Autor materiału twierdzi, że dzięki paktowi Ribbentrop-Mołotow Wilno zwrócono Litwie. Co prawda ZSRR okupował i pozbawił państwowości republiki bałtyckie, ale o tym w reportażu nie ma już ani słowa. Autorem reportażu jest Ilia Kanawin, polityczny komentator kanału Rossija. W 2006 roku prezydent Putin odznaczył go medalem za zasługi dla ojczyzny pierwszego stopnia - przypomniało radio RMF FM.
W programie wystąpili również członkowie powołanej niedawno przez prezydenta Rosji Komisji do spraw przeciwdziałania próbom fałszowania historii na szkodę Rosji.
- Smutne jest to, iż tego typu reportaż ukazuje się w telewizji państwowej w czasie ogromnej oglądalności. Zawarte w nim nierzetelne i kłamliwe treści z pewnością nie wpływają pozytywnie na polepszenie stosunków między naszymi krajami i nie przyczyniają się do pojednania między naszymi narodami - dodają autorzy oświadczenia.
Reportaż "Pakt Mołotow-Ribbentrop.
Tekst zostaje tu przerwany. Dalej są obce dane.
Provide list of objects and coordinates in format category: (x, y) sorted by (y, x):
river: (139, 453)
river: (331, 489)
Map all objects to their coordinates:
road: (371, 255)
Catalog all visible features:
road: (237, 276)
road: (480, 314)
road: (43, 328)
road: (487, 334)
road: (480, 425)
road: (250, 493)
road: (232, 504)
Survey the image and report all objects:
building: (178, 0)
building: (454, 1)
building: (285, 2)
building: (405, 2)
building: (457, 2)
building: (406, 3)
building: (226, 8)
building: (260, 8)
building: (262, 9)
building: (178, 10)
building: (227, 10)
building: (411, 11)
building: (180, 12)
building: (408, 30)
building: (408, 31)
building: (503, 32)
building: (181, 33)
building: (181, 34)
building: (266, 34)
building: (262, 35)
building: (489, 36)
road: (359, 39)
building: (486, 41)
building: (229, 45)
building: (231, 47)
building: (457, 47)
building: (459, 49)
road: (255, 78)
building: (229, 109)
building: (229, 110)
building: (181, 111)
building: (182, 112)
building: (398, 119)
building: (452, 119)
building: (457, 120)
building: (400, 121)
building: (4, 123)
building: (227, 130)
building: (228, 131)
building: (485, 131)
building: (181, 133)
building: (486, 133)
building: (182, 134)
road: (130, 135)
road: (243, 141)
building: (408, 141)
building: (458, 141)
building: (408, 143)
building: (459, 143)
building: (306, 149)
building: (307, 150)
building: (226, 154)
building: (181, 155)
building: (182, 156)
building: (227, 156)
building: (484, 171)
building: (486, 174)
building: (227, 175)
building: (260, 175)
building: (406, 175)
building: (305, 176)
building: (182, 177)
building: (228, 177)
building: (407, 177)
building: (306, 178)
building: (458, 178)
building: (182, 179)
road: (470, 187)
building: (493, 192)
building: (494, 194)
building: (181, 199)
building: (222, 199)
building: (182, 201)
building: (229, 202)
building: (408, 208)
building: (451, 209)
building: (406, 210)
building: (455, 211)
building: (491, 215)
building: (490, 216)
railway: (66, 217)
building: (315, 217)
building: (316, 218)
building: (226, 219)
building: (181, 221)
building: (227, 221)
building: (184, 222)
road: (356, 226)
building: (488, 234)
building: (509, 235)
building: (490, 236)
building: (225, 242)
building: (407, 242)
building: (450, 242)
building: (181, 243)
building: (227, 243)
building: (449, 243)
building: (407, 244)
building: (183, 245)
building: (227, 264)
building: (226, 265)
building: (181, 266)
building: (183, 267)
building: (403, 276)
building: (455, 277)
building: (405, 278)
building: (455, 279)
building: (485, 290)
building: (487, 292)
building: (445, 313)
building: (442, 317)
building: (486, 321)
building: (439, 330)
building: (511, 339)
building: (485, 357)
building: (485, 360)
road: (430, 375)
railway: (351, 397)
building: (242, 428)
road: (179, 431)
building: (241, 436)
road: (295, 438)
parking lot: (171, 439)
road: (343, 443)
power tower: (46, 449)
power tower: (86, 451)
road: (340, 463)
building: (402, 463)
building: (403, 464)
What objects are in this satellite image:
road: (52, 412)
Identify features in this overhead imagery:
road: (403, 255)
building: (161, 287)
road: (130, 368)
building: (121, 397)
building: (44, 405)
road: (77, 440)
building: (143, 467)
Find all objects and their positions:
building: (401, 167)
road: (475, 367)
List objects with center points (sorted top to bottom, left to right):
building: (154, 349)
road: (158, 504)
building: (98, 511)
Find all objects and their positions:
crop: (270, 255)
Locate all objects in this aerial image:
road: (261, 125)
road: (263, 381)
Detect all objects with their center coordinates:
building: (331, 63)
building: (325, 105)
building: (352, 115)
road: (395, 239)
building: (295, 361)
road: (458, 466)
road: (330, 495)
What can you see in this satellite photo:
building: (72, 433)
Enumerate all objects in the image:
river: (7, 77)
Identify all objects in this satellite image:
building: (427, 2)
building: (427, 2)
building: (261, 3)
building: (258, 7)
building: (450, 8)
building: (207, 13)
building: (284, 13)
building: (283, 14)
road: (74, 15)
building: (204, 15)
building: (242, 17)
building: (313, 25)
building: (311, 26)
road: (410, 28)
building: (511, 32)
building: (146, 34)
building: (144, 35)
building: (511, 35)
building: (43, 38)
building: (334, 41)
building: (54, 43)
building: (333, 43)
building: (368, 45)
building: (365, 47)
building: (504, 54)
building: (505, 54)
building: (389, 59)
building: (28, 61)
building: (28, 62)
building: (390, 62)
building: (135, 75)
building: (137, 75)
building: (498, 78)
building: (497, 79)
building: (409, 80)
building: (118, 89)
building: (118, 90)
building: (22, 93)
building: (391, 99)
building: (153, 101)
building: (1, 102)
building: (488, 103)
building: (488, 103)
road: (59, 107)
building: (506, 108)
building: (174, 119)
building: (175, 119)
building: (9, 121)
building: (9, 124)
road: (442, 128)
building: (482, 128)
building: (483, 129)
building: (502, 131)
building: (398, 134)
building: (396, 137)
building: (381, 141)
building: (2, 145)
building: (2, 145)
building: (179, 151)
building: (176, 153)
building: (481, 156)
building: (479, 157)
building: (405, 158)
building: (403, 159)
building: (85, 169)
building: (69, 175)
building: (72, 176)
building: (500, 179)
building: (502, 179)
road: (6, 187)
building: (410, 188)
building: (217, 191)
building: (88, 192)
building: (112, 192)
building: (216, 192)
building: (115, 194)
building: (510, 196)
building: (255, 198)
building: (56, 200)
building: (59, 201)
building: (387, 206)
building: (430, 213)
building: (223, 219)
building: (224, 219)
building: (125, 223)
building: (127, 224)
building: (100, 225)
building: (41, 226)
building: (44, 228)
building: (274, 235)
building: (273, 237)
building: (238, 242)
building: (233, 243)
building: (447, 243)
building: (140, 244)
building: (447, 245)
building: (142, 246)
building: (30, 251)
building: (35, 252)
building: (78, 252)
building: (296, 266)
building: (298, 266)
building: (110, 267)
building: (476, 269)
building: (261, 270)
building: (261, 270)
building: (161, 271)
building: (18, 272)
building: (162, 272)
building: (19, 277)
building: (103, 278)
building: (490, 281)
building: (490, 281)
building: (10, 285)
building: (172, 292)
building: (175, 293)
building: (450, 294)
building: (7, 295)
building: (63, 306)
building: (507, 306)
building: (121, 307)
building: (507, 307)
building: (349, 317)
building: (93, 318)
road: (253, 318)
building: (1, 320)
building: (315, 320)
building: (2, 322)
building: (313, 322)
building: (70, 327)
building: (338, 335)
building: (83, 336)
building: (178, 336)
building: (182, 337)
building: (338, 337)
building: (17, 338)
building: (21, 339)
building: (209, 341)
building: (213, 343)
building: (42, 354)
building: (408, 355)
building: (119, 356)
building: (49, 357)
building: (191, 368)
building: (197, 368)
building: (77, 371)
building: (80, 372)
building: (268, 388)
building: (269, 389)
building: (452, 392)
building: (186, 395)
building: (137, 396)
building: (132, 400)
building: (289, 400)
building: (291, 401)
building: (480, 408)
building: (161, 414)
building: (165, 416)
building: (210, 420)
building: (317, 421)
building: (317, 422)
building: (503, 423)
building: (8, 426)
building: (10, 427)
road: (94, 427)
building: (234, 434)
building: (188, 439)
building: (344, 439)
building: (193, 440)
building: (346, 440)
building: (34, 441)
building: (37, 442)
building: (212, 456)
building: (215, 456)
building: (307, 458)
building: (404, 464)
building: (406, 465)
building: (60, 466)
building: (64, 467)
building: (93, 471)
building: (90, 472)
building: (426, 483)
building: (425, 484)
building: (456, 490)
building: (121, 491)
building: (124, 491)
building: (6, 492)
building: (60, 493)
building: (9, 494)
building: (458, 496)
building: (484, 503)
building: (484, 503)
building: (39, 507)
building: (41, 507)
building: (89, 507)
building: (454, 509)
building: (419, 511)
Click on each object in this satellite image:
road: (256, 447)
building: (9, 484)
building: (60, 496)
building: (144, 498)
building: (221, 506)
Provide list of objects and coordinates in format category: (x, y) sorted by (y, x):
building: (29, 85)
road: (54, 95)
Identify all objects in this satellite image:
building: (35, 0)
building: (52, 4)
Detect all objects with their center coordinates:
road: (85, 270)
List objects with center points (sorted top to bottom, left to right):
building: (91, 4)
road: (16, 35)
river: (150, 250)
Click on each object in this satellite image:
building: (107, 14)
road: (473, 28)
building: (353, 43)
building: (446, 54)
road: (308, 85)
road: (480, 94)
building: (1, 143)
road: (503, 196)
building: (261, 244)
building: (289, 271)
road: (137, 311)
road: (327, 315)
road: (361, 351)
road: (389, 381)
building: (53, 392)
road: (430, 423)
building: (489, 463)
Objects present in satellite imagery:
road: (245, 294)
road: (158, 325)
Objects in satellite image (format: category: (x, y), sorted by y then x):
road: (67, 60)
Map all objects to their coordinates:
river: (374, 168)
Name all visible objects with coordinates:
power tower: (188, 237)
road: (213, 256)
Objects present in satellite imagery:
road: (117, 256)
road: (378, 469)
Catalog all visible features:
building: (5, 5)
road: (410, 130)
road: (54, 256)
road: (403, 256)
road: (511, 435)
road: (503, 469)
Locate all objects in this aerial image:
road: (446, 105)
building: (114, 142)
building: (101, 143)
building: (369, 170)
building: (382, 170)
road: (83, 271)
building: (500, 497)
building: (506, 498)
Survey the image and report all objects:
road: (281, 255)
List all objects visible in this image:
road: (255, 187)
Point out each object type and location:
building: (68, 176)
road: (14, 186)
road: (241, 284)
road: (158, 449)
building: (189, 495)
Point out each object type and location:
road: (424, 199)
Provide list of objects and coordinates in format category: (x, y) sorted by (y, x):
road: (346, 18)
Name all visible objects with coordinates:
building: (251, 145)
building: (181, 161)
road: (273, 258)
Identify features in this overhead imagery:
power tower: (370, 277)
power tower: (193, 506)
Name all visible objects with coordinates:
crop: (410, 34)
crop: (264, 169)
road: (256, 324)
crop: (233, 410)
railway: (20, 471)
Odtajnione materiały" wyemitowano w niedzielę w ramach programu "Wiesti Niedieli". Dzień później Rosja i wiele innych państw byłego Związku Radzieckiego uroczyście obchodziły rocznicę początku wojny ojczyźnianej, czyli początku konfliktu między Rzeszą a ZSRR.
Według korespondenta "Gazety Wyborczej", niedzielny materiał to tylko 'próbka' . Rossija w sierpniu chce wyemitować więcej podobnych materiałów poświęconych 70-leciu paktu Ribbentrop-Mołotow i przyczynom wybuchu II wojny.
- Oczekujemy, iż zapowiadany w programie materiał przygotowywany na 70. rocznicę rozpoczęcia II wojny światowej będzie oparty na wynikach badań historycznych i pozbawiony treści obrażających prawdę historyczną i uczucia narodu polskiego - czytamy w oświadczeniu polskiej ambasady.
Komentatorzy zwracają uwagę, że kilkanaście dni temu na stronie internetowej rosyjskiego ministerstwa obrony ukazał się tekst obarczający Polskę winą za rozpętanie II wojny światowej. Wówczas polski MSZ domagał się wyjaśnień od rosyjskiego ambasadora w Polsce. Wtedy ministerstwo obrony odcięło się od skandalicznej publikacji i tego samego dnia zdjęło tekst z witryny internetowej.